Examen verplicht voor taxichauffeur

Minister Peijs van Verkeer en Waterstaat gaat verplichte exameneisen aan taxichauffeurs stellen. De ervaring van de klant met chauffeurs is niet altijd even goed en soms zelfs onder de maat. Door het stellen van exameneisen kan een zekere basisvaardigheid van de taxichauffeur (klantgerichtheid, rijvaardigheid, kennis van het voertuig, handelen bij calamiteiten en kennis van wet- en regelgeving) worden bereikt en gegarandeerd. Bij het opstellen van de exameneisen sluit het ministerie aan bij reeds bestaande kennis en praktijkervaring en de huidige initiatieven uit de branche. De minister streeft naar invoering in de eerste helft van volgend jaar, zo meldt zij in een brief aan de Tweede Kamer.

De exameneisen zijn onderdeel van een pakket van maatregelen ter verbetering van de kwaliteit van het taxivervoer waaraan samen met de branche- en consumentenorganisaties wordt gewerkt. Het gaat daarbij onder meer om een geschillencommissie voor taxivervoer, een landelijk klachtenmeldpunt, een keurmerk vanuit de branche zelf en zichtbaarheid van tarieven. Sinds de deregulering tweeëneenhalf jaar geleden zitten we nog midden in een periode van aanpassing, schrijft de minister in haar voortgangsbrief taxibeleid.
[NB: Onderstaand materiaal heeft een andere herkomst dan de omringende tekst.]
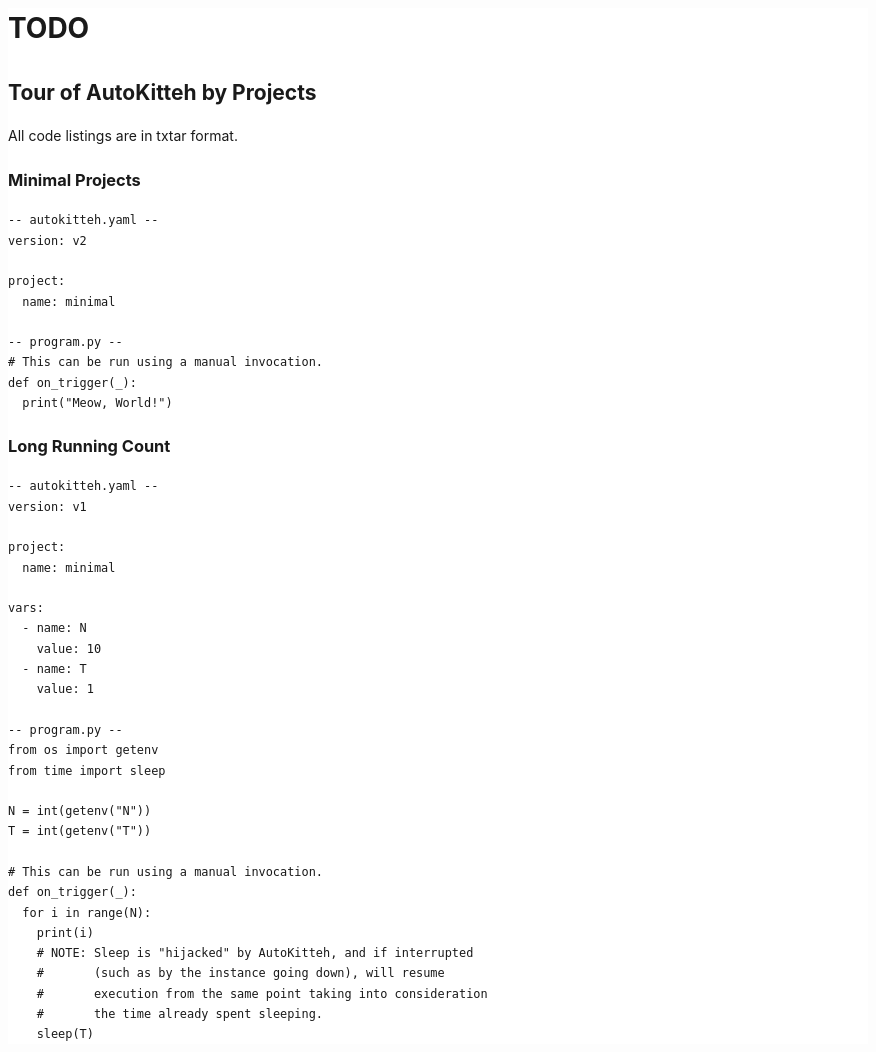 # TODO


## Tour of AutoKitteh by Projects

All code listings are in txtar format.

### Minimal Projects

```txtar
-- autokitteh.yaml --
version: v2

project:
  name: minimal

-- program.py --
# This can be run using a manual invocation.
def on_trigger(_):
  print("Meow, World!")
```

### Long Running Count

```txtar
-- autokitteh.yaml --
version: v1

project:
  name: minimal

vars:
  - name: N
    value: 10
  - name: T
    value: 1

-- program.py --
from os import getenv
from time import sleep

N = int(getenv("N"))
T = int(getenv("T"))

# This can be run using a manual invocation.
def on_trigger(_):
  for i in range(N):
    print(i)
    # NOTE: Sleep is "hijacked" by AutoKitteh, and if interrupted
    #       (such as by the instance going down), will resume
    #       execution from the same point taking into consideration
    #       the time already spent sleeping.
    sleep(T)
```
Niettemin zijn enkele ontwikkelingen zichtbaar: het aantal taxis is flink toegenomen; de wachttijden voor klanten zijn - ook op piekmomenten - teruggelopen; de extreem hoge aansluitingskosten bij de centrales zijn niet meer aan de orde; en het imago van het taxivervoer staat onder druk vanwege de soms slechte kwaliteit.
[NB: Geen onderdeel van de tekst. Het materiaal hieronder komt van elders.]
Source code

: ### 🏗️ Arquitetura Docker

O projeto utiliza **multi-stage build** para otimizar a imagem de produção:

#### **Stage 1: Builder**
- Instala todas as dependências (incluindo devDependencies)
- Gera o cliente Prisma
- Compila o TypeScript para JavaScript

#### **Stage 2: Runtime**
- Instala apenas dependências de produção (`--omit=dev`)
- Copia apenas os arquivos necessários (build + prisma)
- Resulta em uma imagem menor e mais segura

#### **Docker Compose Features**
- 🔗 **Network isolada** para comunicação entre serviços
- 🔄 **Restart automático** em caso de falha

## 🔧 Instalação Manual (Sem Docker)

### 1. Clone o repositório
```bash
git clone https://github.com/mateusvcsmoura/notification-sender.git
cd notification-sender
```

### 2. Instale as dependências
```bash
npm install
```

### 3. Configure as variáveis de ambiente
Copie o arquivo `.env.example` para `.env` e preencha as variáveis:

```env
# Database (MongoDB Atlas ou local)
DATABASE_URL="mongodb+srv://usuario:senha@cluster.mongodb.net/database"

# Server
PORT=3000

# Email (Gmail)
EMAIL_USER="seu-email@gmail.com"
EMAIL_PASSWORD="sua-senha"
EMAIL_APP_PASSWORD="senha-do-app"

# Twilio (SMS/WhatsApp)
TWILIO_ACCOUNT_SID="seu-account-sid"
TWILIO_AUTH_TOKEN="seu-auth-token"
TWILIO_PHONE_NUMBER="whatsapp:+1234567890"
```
Verder blijkt uit de brief dat de taxiproblemen in Amsterdam het afgelopen jaar grotendeels zijn opgelost dankzij de versterkte inzet op handhaving en samenwerking tussen de Inspectie Verkeer en Waterstaat (IVW) en de politie. Met name het mandaat tot toepassing van bestuursdwang als extra instrument voor de politie vormde een belangrijke bijdrage aan het effectieve lik-op-stuk beleid in Amsterdam. Daarom heeft de minister onlangs besloten om opnieuw de korpschef te mandateren tot in ieder geval 1 maart 2004. De IVW zorgt in die tijd voor eigen structurele capaciteit voor de handhaving in Amsterdam. Het mandaat moet worden gezien als een tijdelijk noodverband. Buiten Amsterdam wordt een vergelijkbaar mandaat niet ontwikkeld, omdat capaciteit elders in het land voldoende is.
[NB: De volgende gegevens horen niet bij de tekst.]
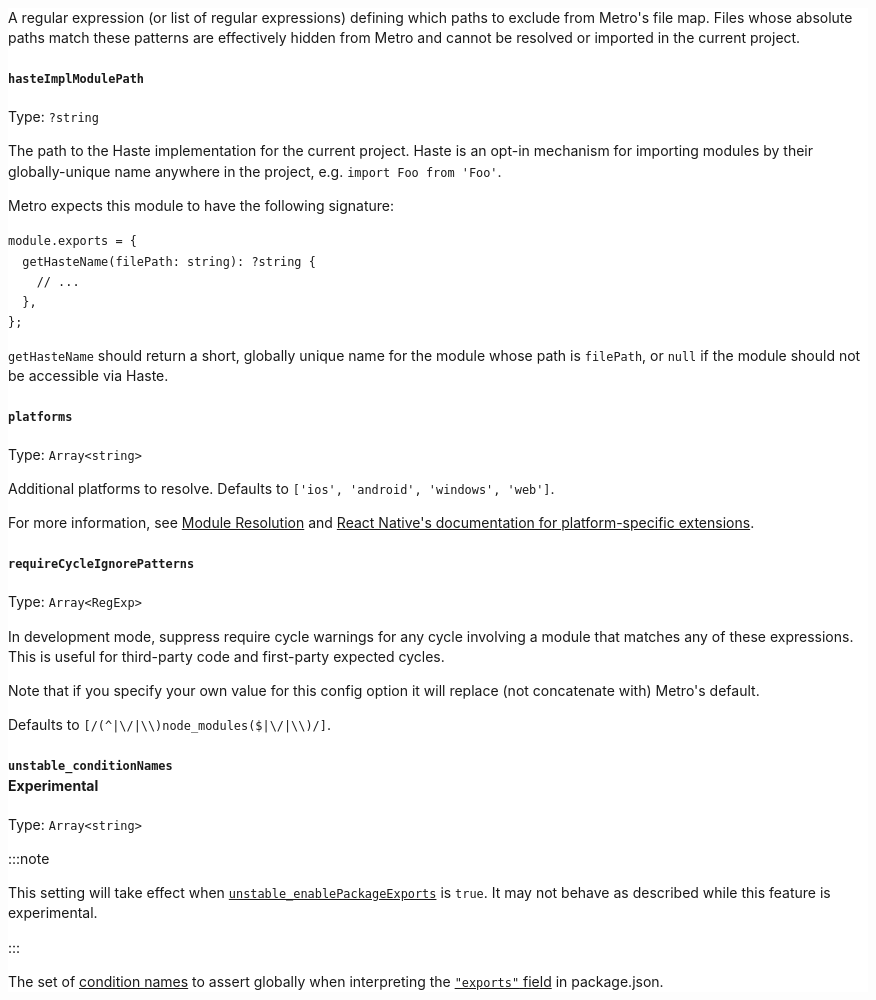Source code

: A regular expression (or list of regular expressions) defining which paths to exclude from Metro's file map. Files whose absolute paths match these patterns are effectively hidden from Metro and cannot be resolved or imported in the current project.

#### `hasteImplModulePath`

Type: `?string`

The path to the Haste implementation for the current project. Haste is an opt-in mechanism for importing modules by their globally-unique name anywhere in the project, e.g. `import Foo from 'Foo'`.

Metro expects this module to have the following signature:

```flow
module.exports = {
  getHasteName(filePath: string): ?string {
    // ...
  },
};
```

`getHasteName` should return a short, globally unique name for the module whose path is `filePath`, or `null` if the module should not be accessible via Haste.

#### `platforms`

Type: `Array<string>`

Additional platforms to resolve. Defaults to `['ios', 'android', 'windows', 'web']`.

For more information, see [Module Resolution](./Resolution.md) and [React Native's documentation for platform-specific extensions](https://reactnative.dev/docs/platform-specific-code#platform-specific-extensions).

#### `requireCycleIgnorePatterns`

Type: `Array<RegExp>`

In development mode, suppress require cycle warnings for any cycle involving a module that matches any of these expressions. This is useful for third-party code and first-party expected cycles.

Note that if you specify your own value for this config option it will replace (not concatenate with) Metro's default.

Defaults to `[/(^|\/|\\)node_modules($|\/|\\)/]`.

#### `unstable_conditionNames` <div class="label experimental">Experimental</div>

Type: `Array<string>`

:::note

This setting will take effect when [`unstable_enablePackageExports`](#unstable_enablepackageexports-experimental)  is `true`. It may not behave as described while this feature is experimental.

:::

The set of [condition names](https://nodejs.org/docs/latest-v18.x/api/packages.html#conditional-exports) to assert globally when interpreting the [`"exports"` field](https://nodejs.org/docs/latest-v18.x/api/packages.html#exports) in package.json.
De huidige wet biedt taxibedrijven de vrijheid om, met inachtneming van de Regeling Maximumtarief, zelf de tarieven voor de straattaxi (het opstap- en belwerk) te bepalen (*). Een onderzoek naar de Regeling Maximumtarief is afgerond. Dat onderzoek bevestigt de overtuiging dat het verstandig is te wachten met het afschaffen van de regeling tot na de evaluatie van de deregulering taxivervoer medio 2004. Ten behoeve van die evaluatie is minister Peijs een onderzoek gestart naar de wensen en mogelijkheden voor de tariefstructuur voor taxis als geheel. In dit onderzoek wordt de ontwikkeling van een zitplaatstarief meegenomen.

(*) Het grootste aandeel van het taxivervoer bestaat overigens uit het zogenaamde contractvervoer (bv. leerlingen- of gehandicaptenvervoer). Hierbij is op basis van contractvorming de tariefstelling vrij. De tarieven worden in afzonderlijke contracten vastgelegd, zodat voor dat deel van de taximarkt dus al traditioneel sprake is van een grote tariefdiversiteit.